[Data to process Boundary: Start]
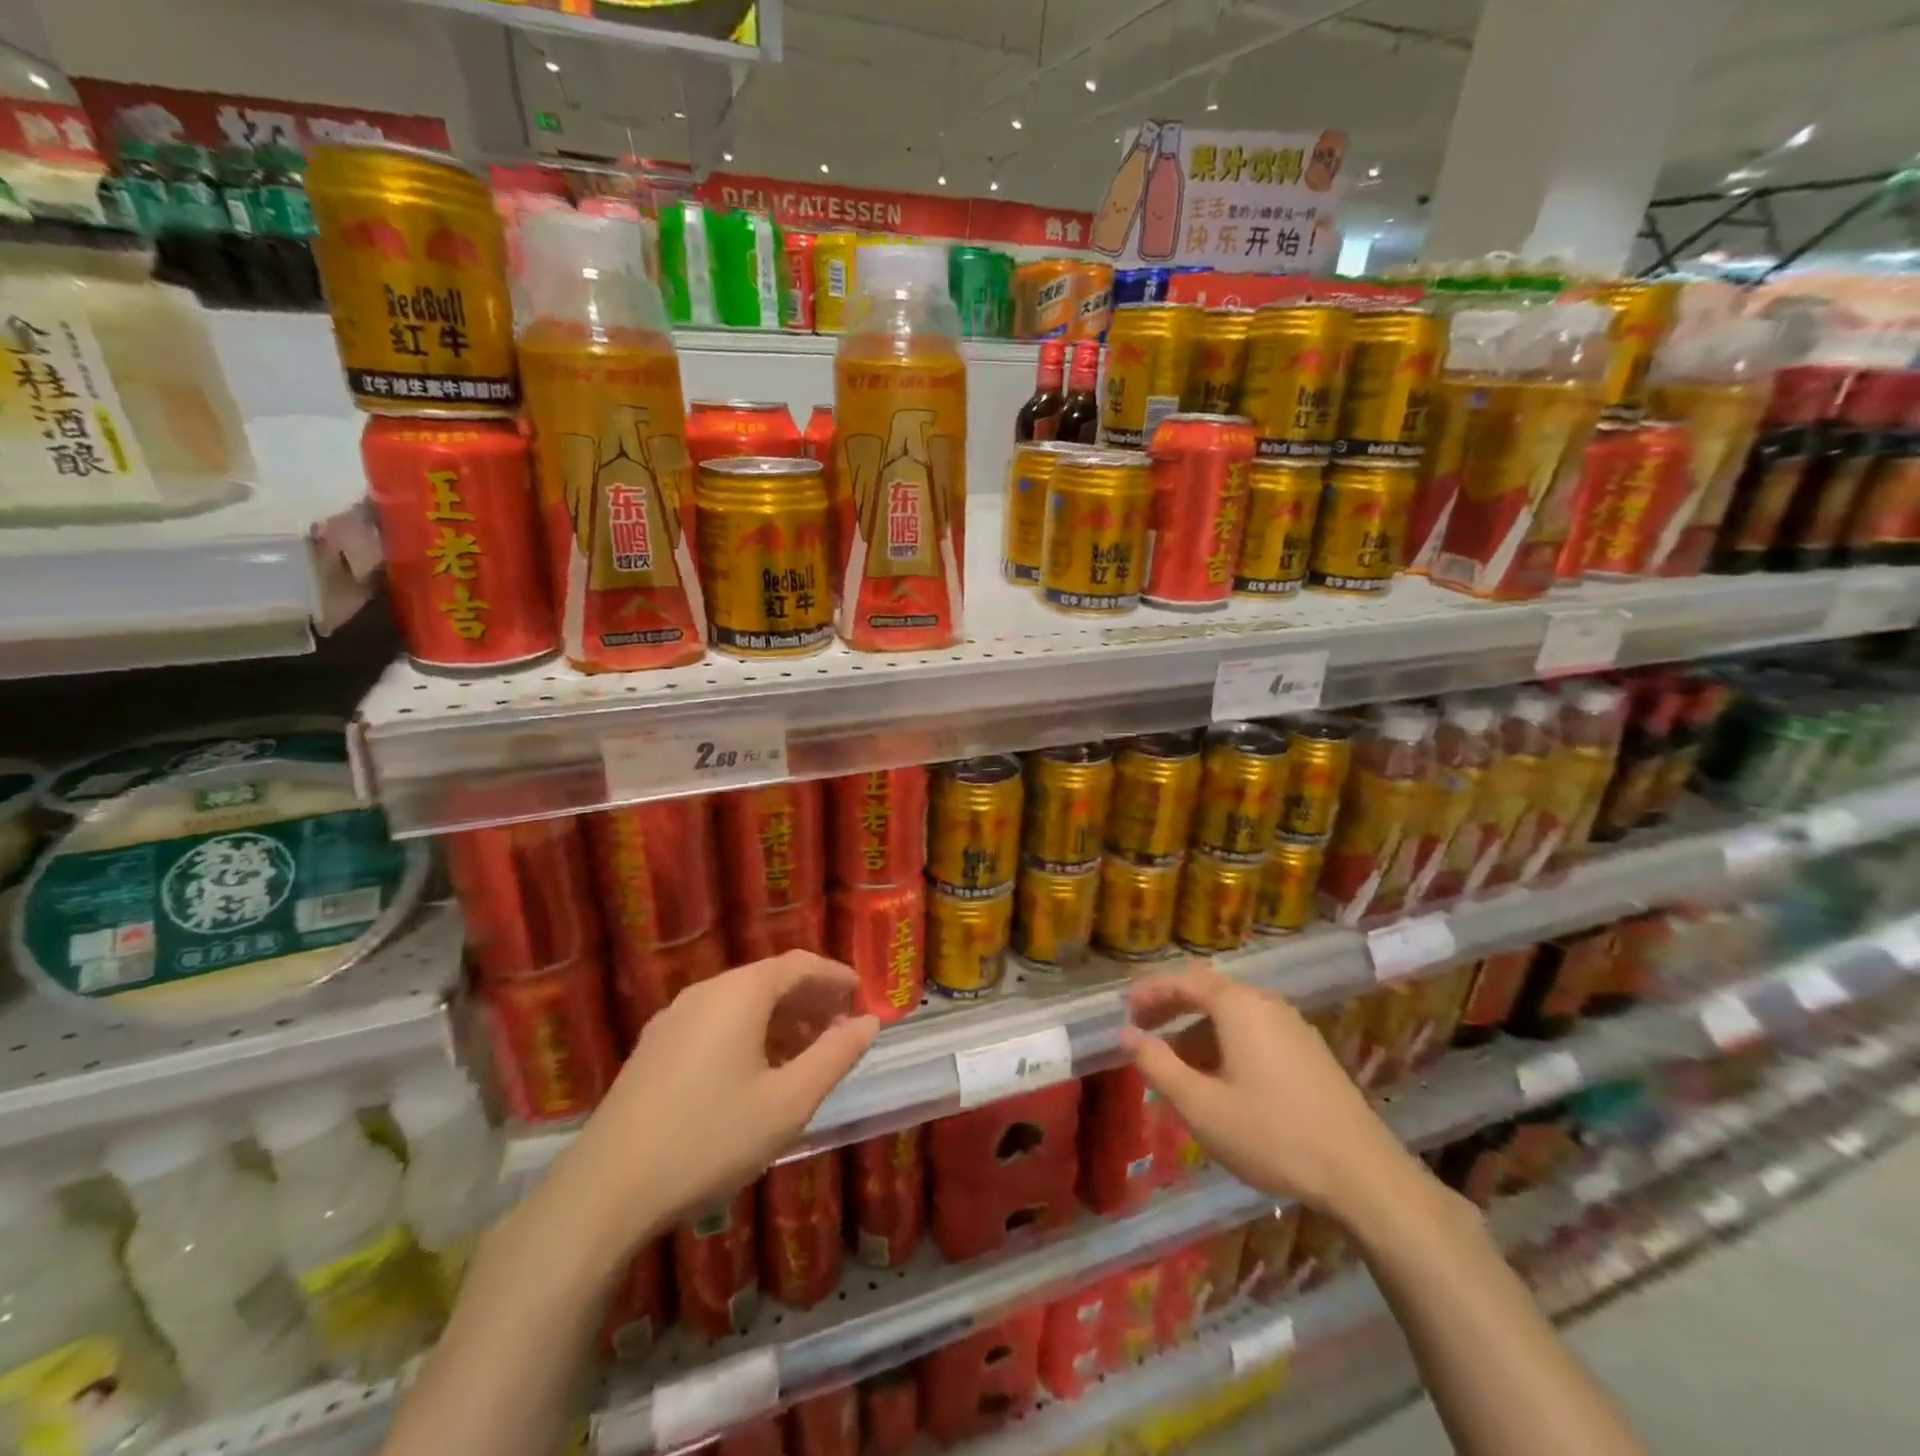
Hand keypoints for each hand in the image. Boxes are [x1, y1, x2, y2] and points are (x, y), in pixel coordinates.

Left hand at [547, 952, 878, 1257]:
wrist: (604, 1191)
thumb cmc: (709, 1139)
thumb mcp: (788, 1102)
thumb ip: (835, 1056)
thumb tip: (869, 1022)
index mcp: (740, 993)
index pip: (800, 964)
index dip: (835, 976)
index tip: (861, 996)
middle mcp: (705, 992)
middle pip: (769, 980)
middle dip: (809, 999)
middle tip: (839, 1028)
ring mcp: (672, 1018)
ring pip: (739, 1003)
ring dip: (779, 1019)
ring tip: (804, 1054)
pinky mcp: (653, 1048)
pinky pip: (714, 1023)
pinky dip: (747, 1033)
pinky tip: (754, 1073)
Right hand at [1120, 965, 1418, 1219]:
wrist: (1362, 1174)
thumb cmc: (1272, 1135)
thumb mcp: (1201, 1105)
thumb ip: (1158, 1065)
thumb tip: (1126, 1035)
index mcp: (1239, 1006)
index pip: (1185, 981)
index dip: (1152, 992)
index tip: (1126, 1009)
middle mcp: (1267, 1004)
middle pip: (1210, 994)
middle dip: (1173, 1010)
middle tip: (1143, 1032)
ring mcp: (1294, 1027)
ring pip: (1233, 1016)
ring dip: (1198, 1031)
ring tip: (1176, 1064)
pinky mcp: (1310, 1053)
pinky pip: (1255, 1033)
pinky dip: (1226, 1044)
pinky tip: (1219, 1080)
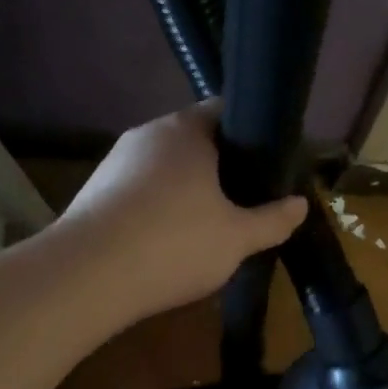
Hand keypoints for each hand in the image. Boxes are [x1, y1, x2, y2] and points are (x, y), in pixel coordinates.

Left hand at [60, 100, 308, 325]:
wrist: (87, 276)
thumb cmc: (173, 244)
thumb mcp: (237, 238)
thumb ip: (272, 220)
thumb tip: (300, 204)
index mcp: (185, 130)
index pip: (224, 112)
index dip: (251, 135)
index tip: (267, 166)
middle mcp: (147, 134)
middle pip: (194, 141)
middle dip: (220, 168)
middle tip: (244, 202)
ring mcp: (115, 162)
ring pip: (164, 168)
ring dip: (186, 191)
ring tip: (207, 227)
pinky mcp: (94, 192)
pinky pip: (138, 192)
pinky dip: (157, 209)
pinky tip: (165, 242)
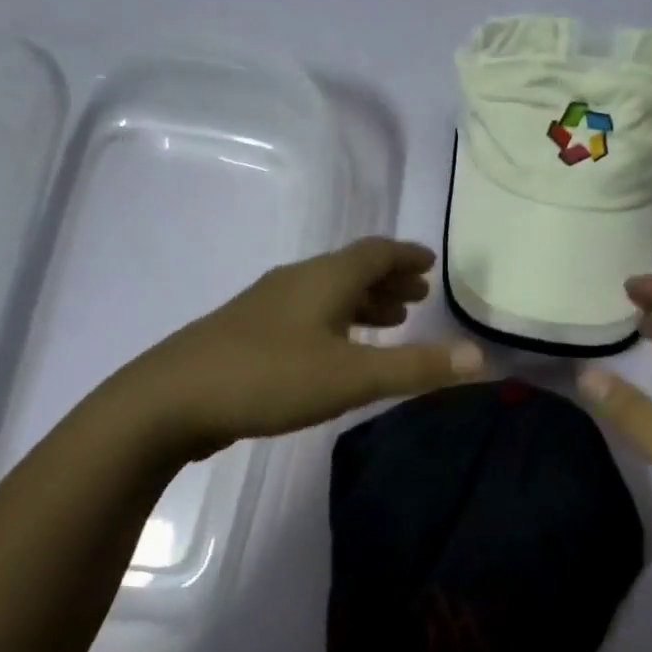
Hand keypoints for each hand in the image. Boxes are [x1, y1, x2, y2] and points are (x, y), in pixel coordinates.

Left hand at [125, 237, 484, 458]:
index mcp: (324, 278)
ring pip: (325, 293)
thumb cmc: (270, 378)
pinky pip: (306, 313)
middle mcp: (296, 281)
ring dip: (361, 301)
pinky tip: (333, 348)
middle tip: (417, 294)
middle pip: (350, 269)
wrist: (171, 399)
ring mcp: (266, 306)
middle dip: (387, 279)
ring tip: (388, 319)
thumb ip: (416, 367)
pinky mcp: (247, 333)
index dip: (406, 255)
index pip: (375, 252)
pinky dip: (335, 320)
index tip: (430, 261)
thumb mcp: (352, 376)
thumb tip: (480, 357)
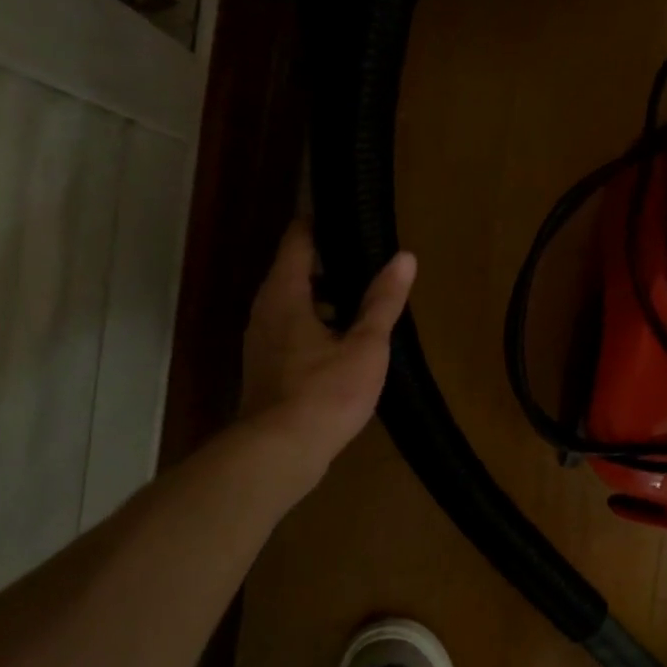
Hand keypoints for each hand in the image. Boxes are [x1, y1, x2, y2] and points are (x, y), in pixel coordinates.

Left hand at [238, 218, 416, 493]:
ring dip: (323, 297)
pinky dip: (315, 324)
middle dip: (329, 262)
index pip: (298, 240)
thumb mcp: (365, 345)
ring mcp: (261, 341)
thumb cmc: (325, 392)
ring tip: (363, 301)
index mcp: (285, 294)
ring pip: (292, 304)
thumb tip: (404, 257)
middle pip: (294, 271)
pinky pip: (291, 330)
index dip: (320, 222)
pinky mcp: (265, 368)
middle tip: (368, 258)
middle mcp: (265, 310)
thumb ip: (383, 301)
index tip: (347, 213)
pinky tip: (344, 343)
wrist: (279, 453)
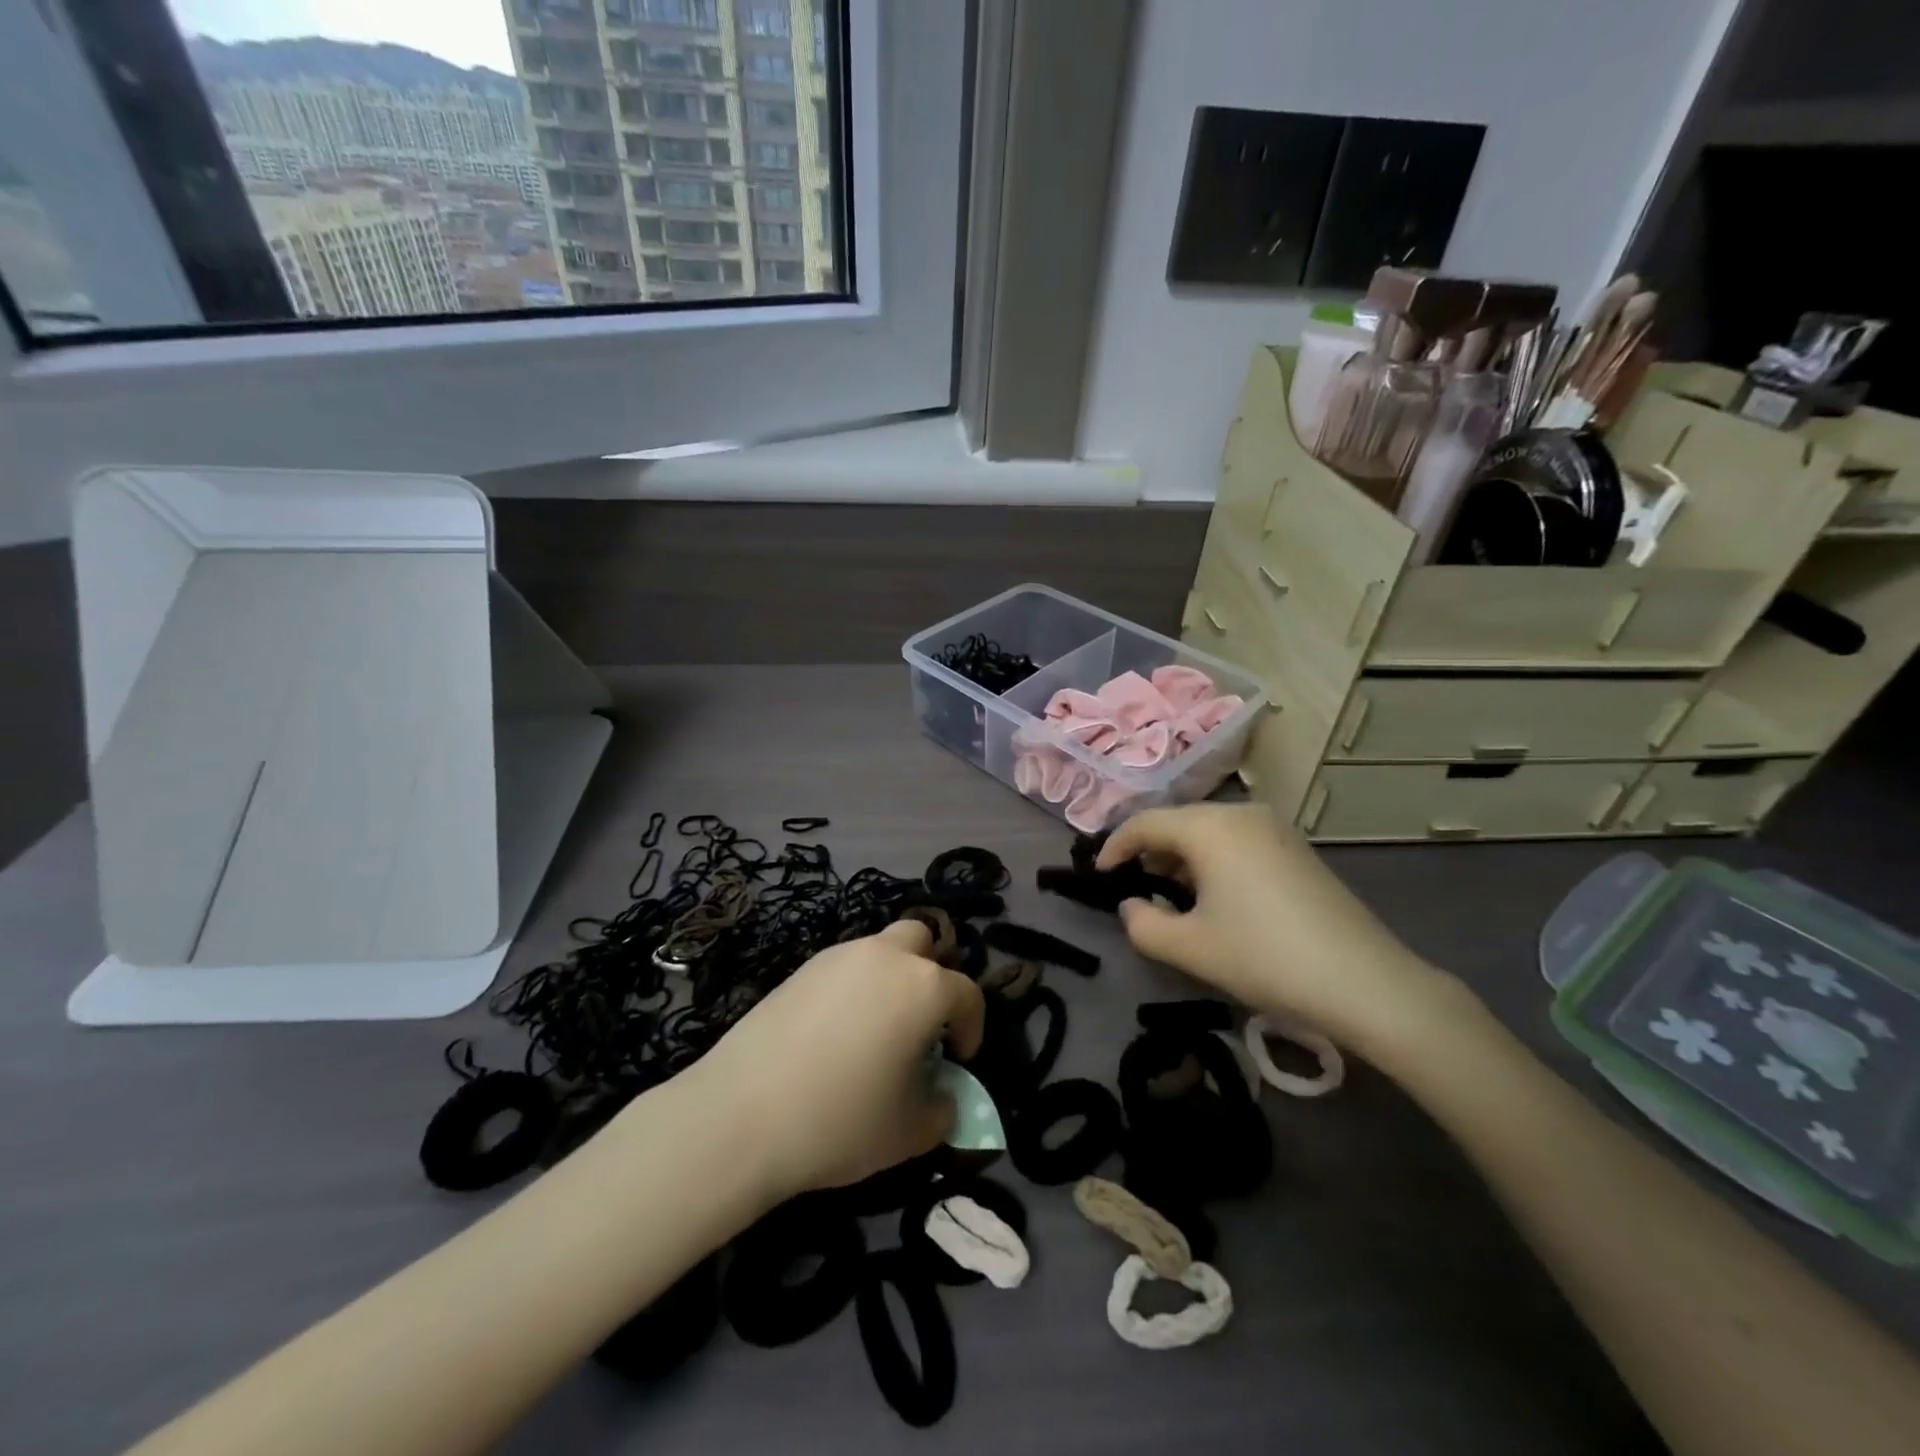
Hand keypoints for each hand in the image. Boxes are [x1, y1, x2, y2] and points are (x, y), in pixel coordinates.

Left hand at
[Data to process Boundary: End]
Look through the lines above and collect those with the word "Left".

Left hand at [547, 952, 878, 1257]:
Left hand at [60, 100, 308, 325]:
Left hand at [125, 237, 484, 458]:
Left hand at [238, 218, 416, 493]:
Left hand at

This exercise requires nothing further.